# [Document excerpt]
══════════════════════════════

Cash in on Valuable Benefits
Employees tend to think of benefits as things they get from their employers to make life more affordable. Health benefits lower the cost of healthcare. Dental coverage makes a trip to the dentist less (financially) painful. Paid vacation allows us to take time off without losing pay. And, so forth. However, employers offer a number of benefits that can actually add to an employee’s finances. Unfortunately, a lot of workers fail to take full advantage of these valuable benefits. With the following, we hope to help you recognize the most common benefits that could help your personal bottom line, and to offer tips on making the most of them.
Retirement plans. Just about every employer offers some kind of retirement plan, and it certainly is in your best interest to set aside money for the future. But, many employers augment those plans by matching your investment up to a certain level. For example, an employer might match half of an employee’s plan investment up to $3,000. So, if that employee fails to invest in the plan, he or she is giving up an extra $1,500 each year. Over time, the repeating match and compounding impact could mean an earlier retirement or easier golden years.
Flexible Spending Accounts. These tax-advantaged accounts not only allow you to save money for things like out-of-pocket medical expenses, childcare costs, transportation and more, they deliver a “triple tax advantage” by allowing you to deduct funds from your pay on a pre-tax basis, earn tax-free interest and withdraw the money tax-free for use as intended.

══════════════════════════════

# [Data section]
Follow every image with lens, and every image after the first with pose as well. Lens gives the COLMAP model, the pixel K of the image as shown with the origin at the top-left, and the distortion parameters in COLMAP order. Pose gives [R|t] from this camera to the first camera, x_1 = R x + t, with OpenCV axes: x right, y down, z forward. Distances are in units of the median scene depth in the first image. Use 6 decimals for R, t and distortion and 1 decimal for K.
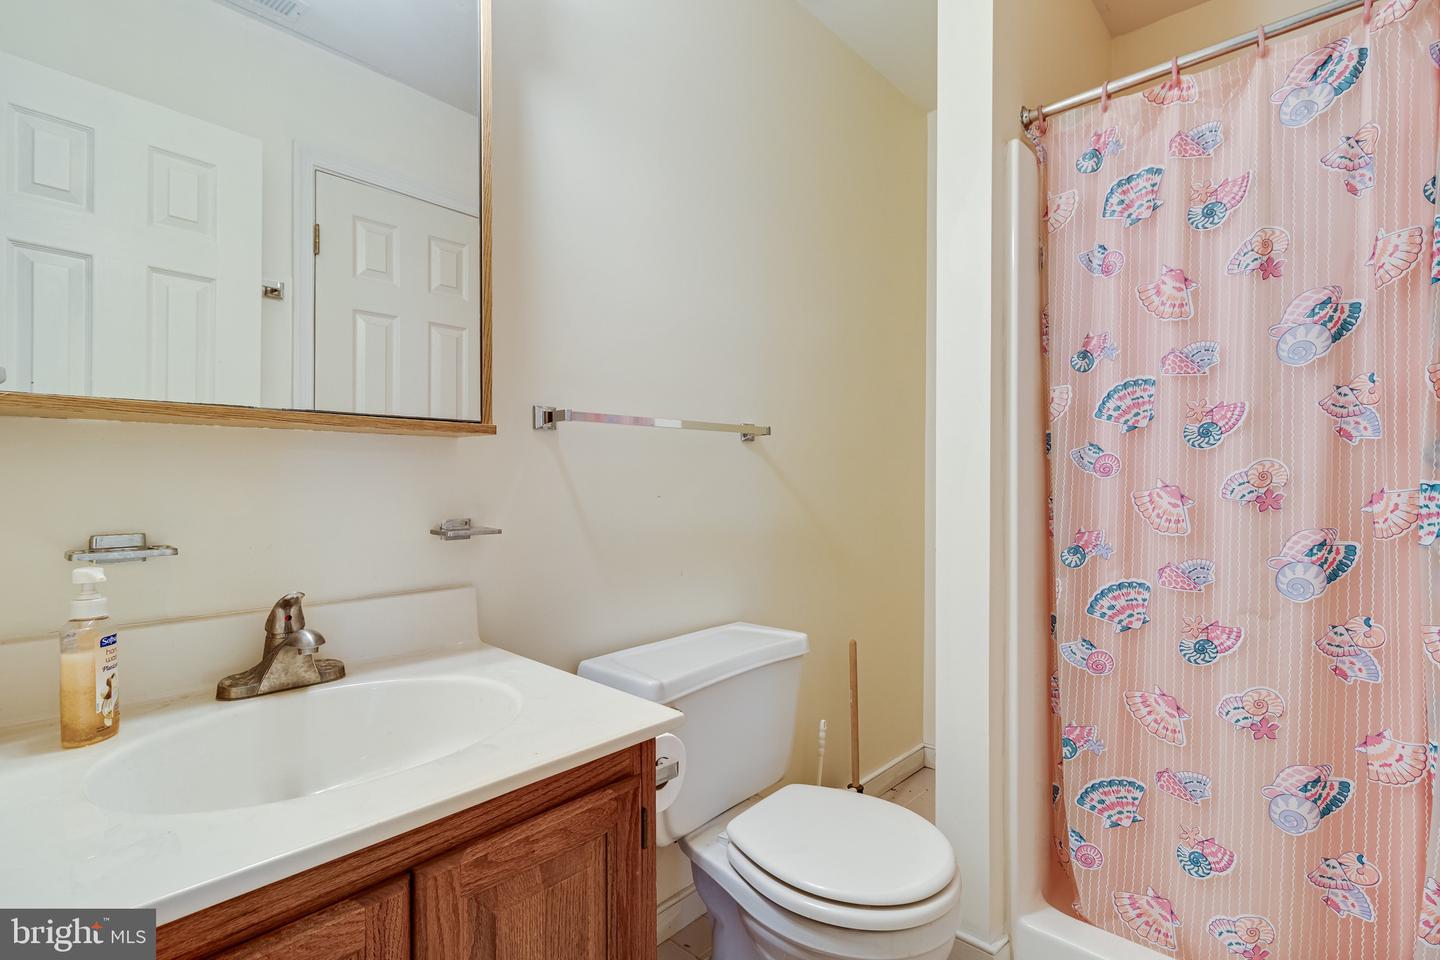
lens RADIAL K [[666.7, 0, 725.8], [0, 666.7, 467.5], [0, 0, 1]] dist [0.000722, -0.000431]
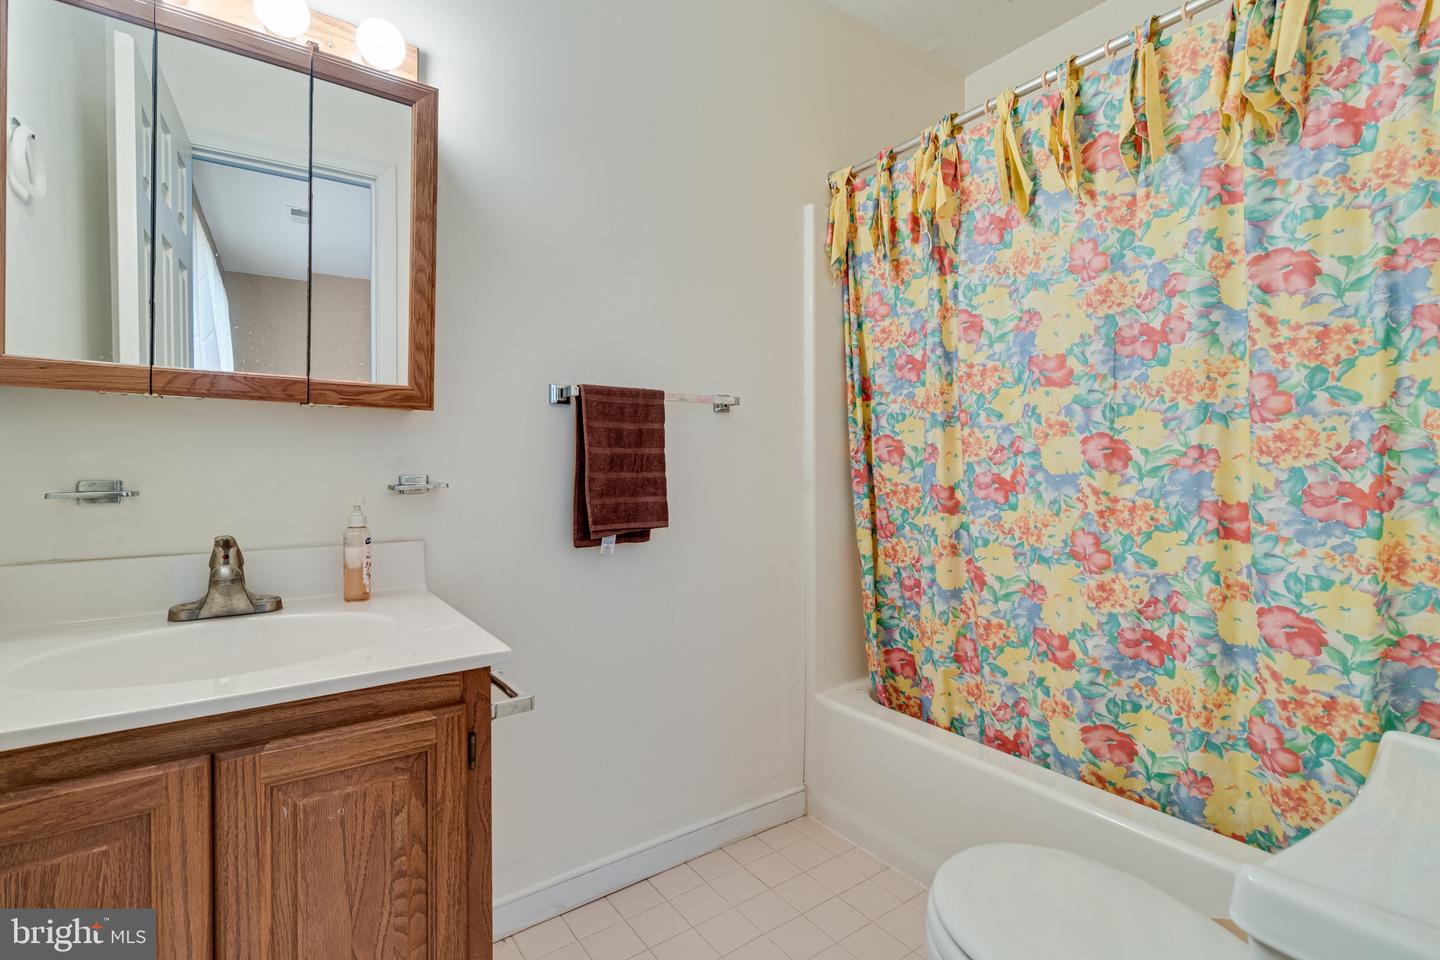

══════════════════════════════

# [What you will do]
• a. In the employee benefits article's retirement plan example, how much extra does an employee give up each year by not investing in the plan?
• b. Pick up the article on employee benefits after its last paragraph and write the next part.

# [Answers to the exercise]
• a. $1,500

• b.
Tuition reimbursement. Employer tuition reimbursement offers long-term financial benefit in two ways: One, it pays you back for your personal education costs and two, it helps you increase your earning potential.
Stock purchase plans. You might never consider yourself a potential stockholder or part owner of the company you work for, but a lot of employers offer employees fee-free opportunities to purchase stock through payroll deduction. Obviously, the shares will only add to your bottom line if the company increases in value, but if you plan to be with your employer for a long time, these opportunities can truly pay off in the long run.
Employee Assistance Programs. Possibly the most underutilized part of any benefits program, Employee Assistance Programs offer a wide range of free services that employees might otherwise be paying for, including financial services, career resources, counseling, stress management and more. By taking advantage of these free services, you can keep your money where you want it … in your pocket.